Она не знала и не могла знать, что в эту зимнюю ночь там, далеко, у стен большого, разрушенного в непрерывных боях города на Волге, в гуле пушек, в бесновании минных разрывов и свисте пуль совершается то великое, что повернет, наконец, ход войны и принесет освобождение многим миллионам измученных, исстрадавшихся людей.
Мария не знала этого, но она не могла не понять, что услышанный ею после стодневной тишины отдаленный гул пушек означает одно: что немцы откатываются на запад, а советские армии наступают. В эту морозную ночь слабая надежда на то, что скоро на хутор придут свои люди, впервые возникла в ее душе.
Утром она сказала детям:
- Слышите? Это идут наши...
Отдаленную пушечную канонаду они слышали каждый день и каждую ночь. Но проходили недели, и казалось, великое сражение происходит в каком-то одном неведомом круге, и никакие силы не смогут разорвать границы этого смертного круга. Потом гул пушек стал слабеть, вовсе утих. Снова послышался где-то севернее, за холмами, то приближался, то отдалялся, и, сбитая с толку, Мария уже не знала, что думать.
Дни шли своим чередом, становились длиннее, а ночи короче. Все больше пригревало солнце, и уже откуда-то с дальних полей, на которых кое-где еще лежали серые пятна отяжелевшего снега, по утрам тянуло запахом оттаявшей земли, а теплый ветер подсушивал лужи, и тогда всюду пахло близкой весной. Были дни, когда ветер начинал дуть с севера, небо заволакивалось низкими, темными туча ми, в воздухе носились крупные снежинки, потом лили холодные дожди, и опять небо становилось ясным, и теплые лучи солнца пригревали землю, над которой легким маревом струился почти невидимый пар...
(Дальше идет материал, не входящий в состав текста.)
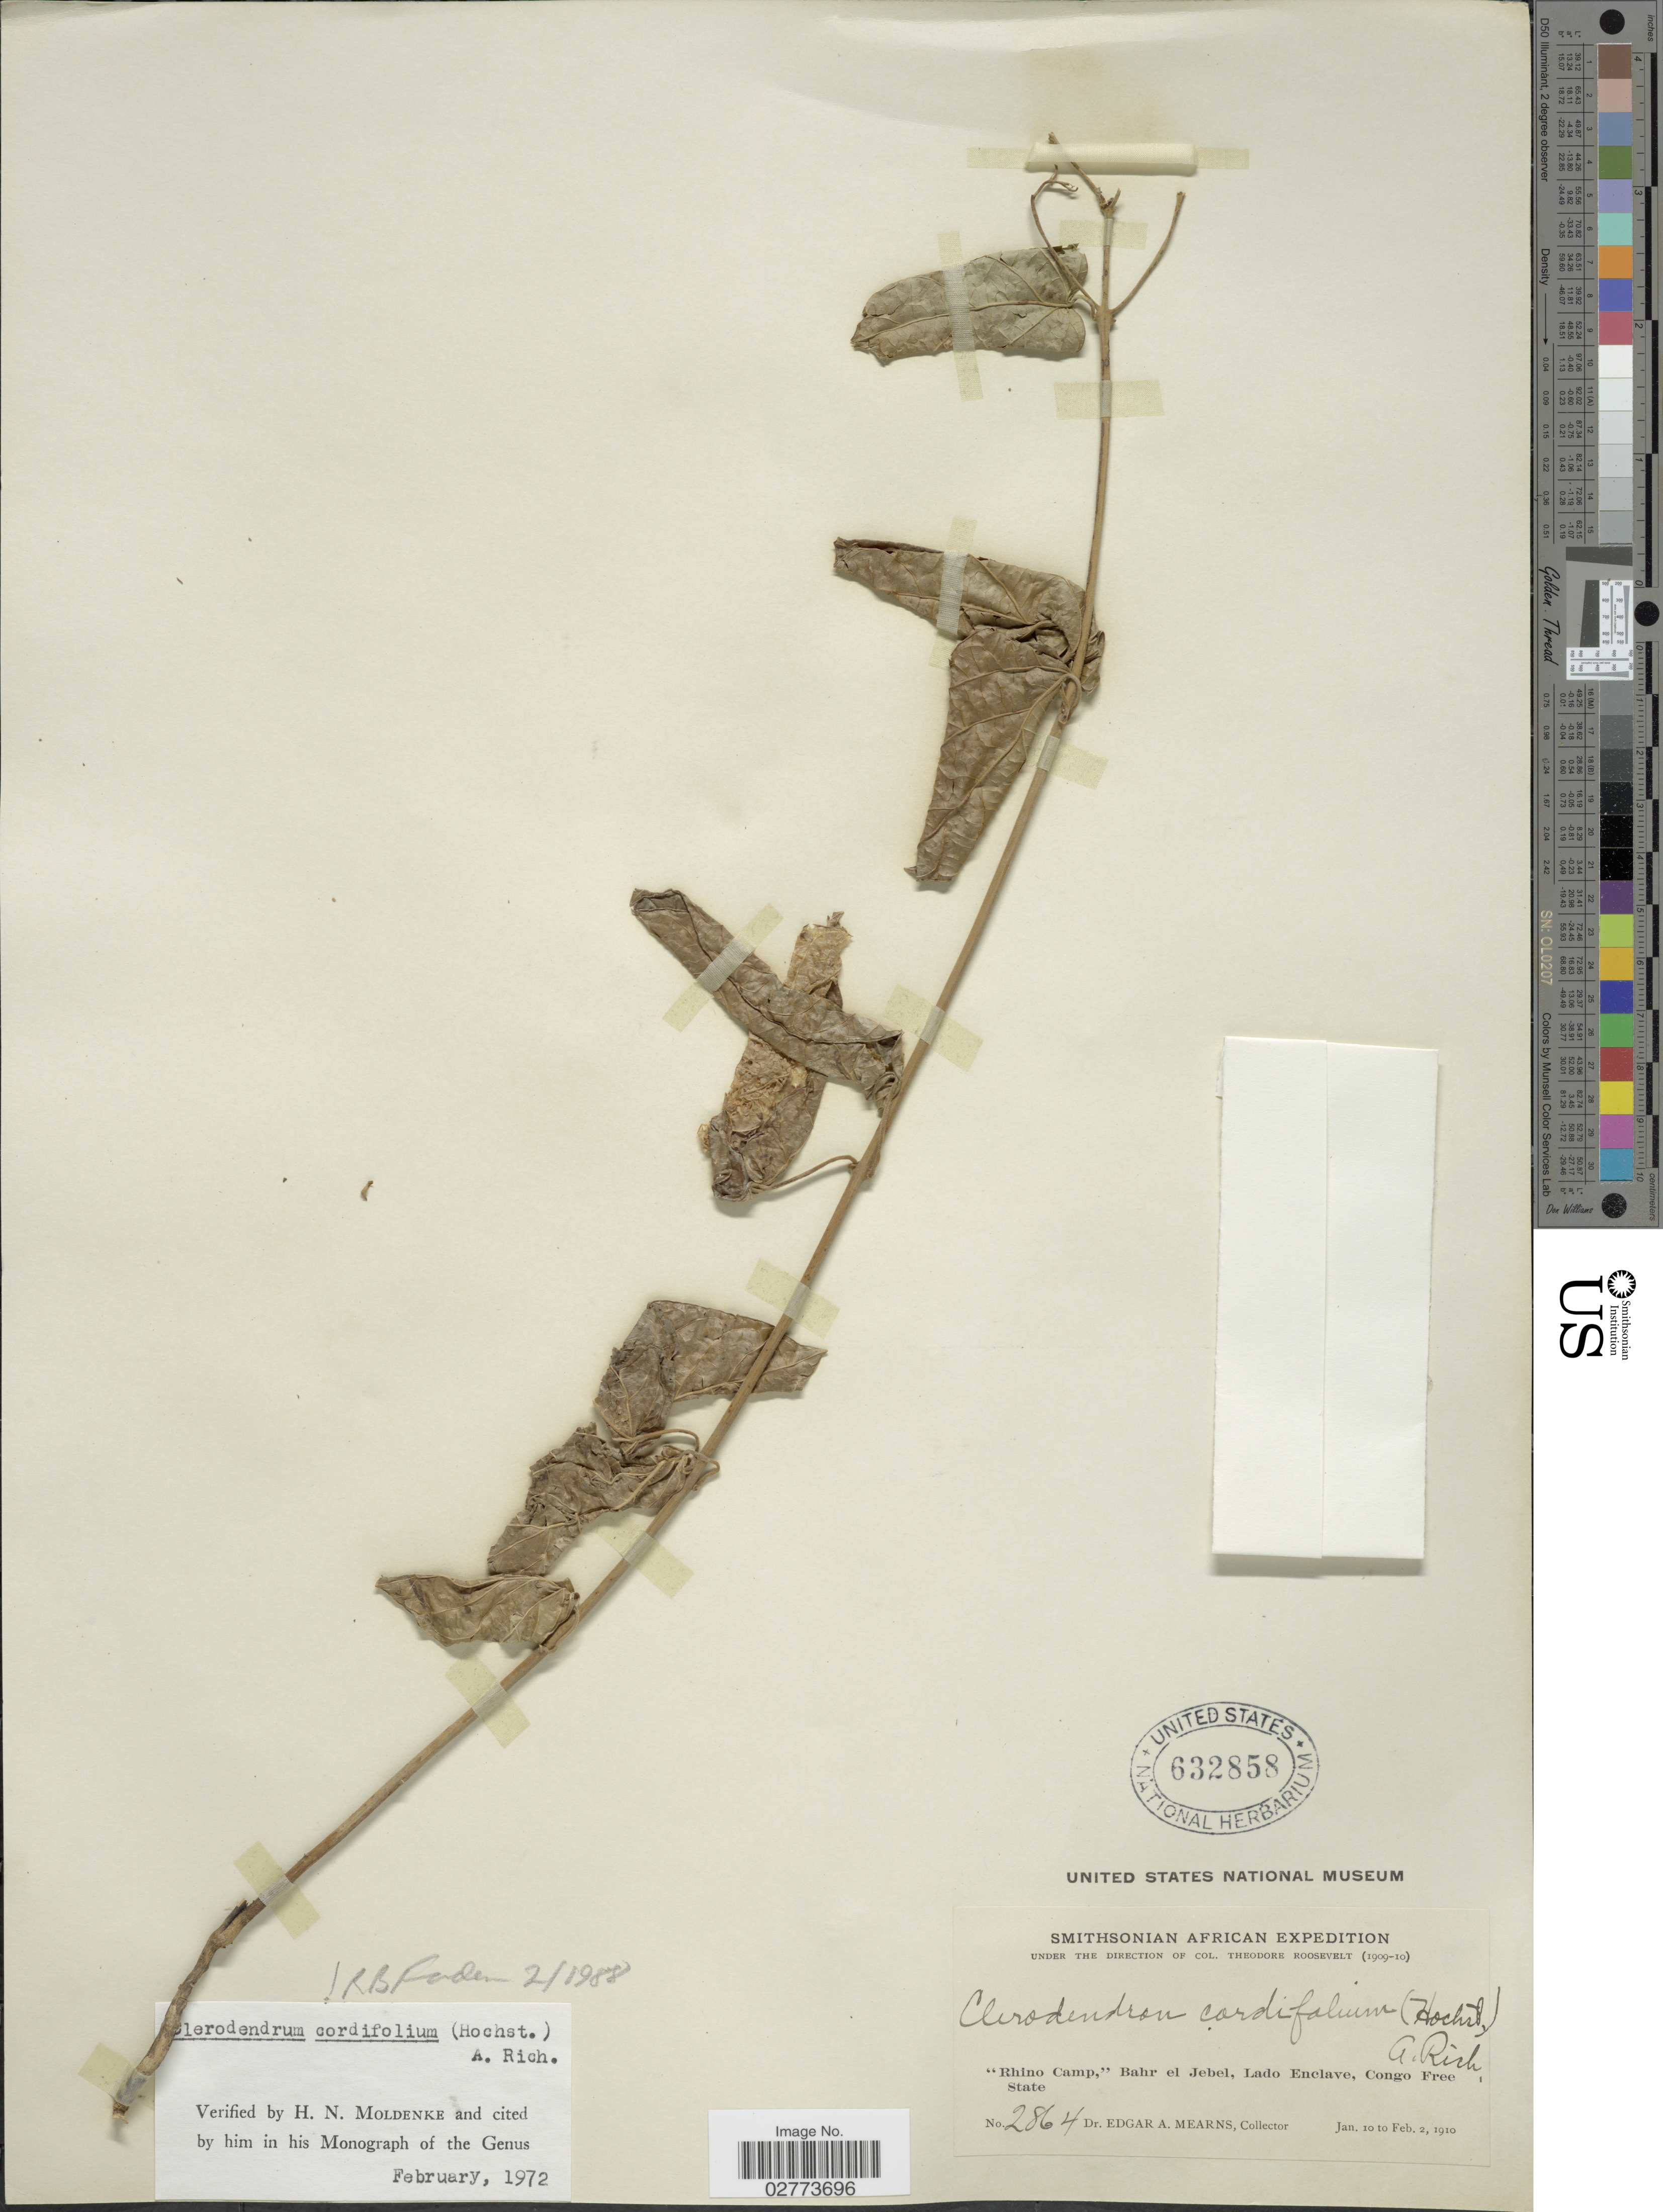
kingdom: Plantae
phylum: Tracheophyta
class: Magnoliopsida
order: Lamiales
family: Lamiaceae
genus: Clerodendrum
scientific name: Clerodendrum cordifolium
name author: (Hochst.) A. Rich.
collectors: E. A. Mearns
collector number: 2864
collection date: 1910-01-10/1910-02-02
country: Congo, Democratic Republic of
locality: Rhino Camp,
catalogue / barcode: US 632858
По примеру Марии, дети бродили по сожженным хуторским дворам и каждый раз возвращались с какой-нибудь находкой: то прокаленную пожаром мотыгу притащат, то вилы, то лопату или топор; а то насобирают полное ведро обгоревших гвоздей, гаек, болтов.
Как-то после полудня, когда Мария, зорко поглядывая по сторонам, чтобы ее не прихватил кто-нибудь чужой, сушила на ветках яблони постиранную детскую одежонку, к ней подбежала испуганная Галя и заговорила, глотая слова:
- Ой, как страшно, мама! Мы... это самое... кирпичи разбирали возле той стены, - она показала на остатки сожженного бригадного домика, - больше двухсот кирпичей собрали, сложили, и... это самое... под стеной нашли три черепа и кости... там, видно, кто-то сгорел...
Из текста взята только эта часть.